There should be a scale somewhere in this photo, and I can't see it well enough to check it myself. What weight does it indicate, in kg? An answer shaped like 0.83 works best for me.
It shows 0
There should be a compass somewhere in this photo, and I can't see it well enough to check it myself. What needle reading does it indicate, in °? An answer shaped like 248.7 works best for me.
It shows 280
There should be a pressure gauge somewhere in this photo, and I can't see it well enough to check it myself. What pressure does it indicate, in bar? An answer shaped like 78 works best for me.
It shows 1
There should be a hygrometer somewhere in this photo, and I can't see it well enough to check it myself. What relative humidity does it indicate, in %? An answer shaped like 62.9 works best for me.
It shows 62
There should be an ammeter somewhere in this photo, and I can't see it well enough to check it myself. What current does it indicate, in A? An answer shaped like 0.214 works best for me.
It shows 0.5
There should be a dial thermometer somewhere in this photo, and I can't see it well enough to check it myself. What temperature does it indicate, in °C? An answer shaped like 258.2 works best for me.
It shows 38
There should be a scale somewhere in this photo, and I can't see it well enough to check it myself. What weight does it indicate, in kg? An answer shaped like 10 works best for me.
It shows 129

* * *

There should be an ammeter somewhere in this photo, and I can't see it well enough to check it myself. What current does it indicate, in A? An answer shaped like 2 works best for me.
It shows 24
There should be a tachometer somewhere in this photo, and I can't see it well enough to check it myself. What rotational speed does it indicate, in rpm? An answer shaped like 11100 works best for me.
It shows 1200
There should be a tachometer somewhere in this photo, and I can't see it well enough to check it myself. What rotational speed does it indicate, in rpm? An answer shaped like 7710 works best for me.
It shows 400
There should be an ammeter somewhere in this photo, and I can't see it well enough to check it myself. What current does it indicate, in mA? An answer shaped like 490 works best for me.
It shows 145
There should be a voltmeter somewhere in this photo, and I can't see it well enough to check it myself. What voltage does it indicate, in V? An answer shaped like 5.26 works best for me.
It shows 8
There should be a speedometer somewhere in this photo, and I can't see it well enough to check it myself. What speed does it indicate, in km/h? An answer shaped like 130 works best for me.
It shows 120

▶ [Required work] Reproduce the entries word for word, starting at the line that contains "like 2 works best for me." and ending at the line that contains "It shows 400".

▶ [Expected answer]
There should be an ammeter somewhere in this photo, and I can't see it well enough to check it myself. What current does it indicate, in A? An answer shaped like 2 works best for me.
It shows 24
There should be a tachometer somewhere in this photo, and I can't see it well enough to check it myself. What rotational speed does it indicate, in rpm? An answer shaped like 11100 works best for me.
It shows 1200
There should be a tachometer somewhere in this photo, and I can't see it well enough to check it myself. What rotational speed does it indicate, in rpm? An answer shaped like 7710 works best for me.
It shows 400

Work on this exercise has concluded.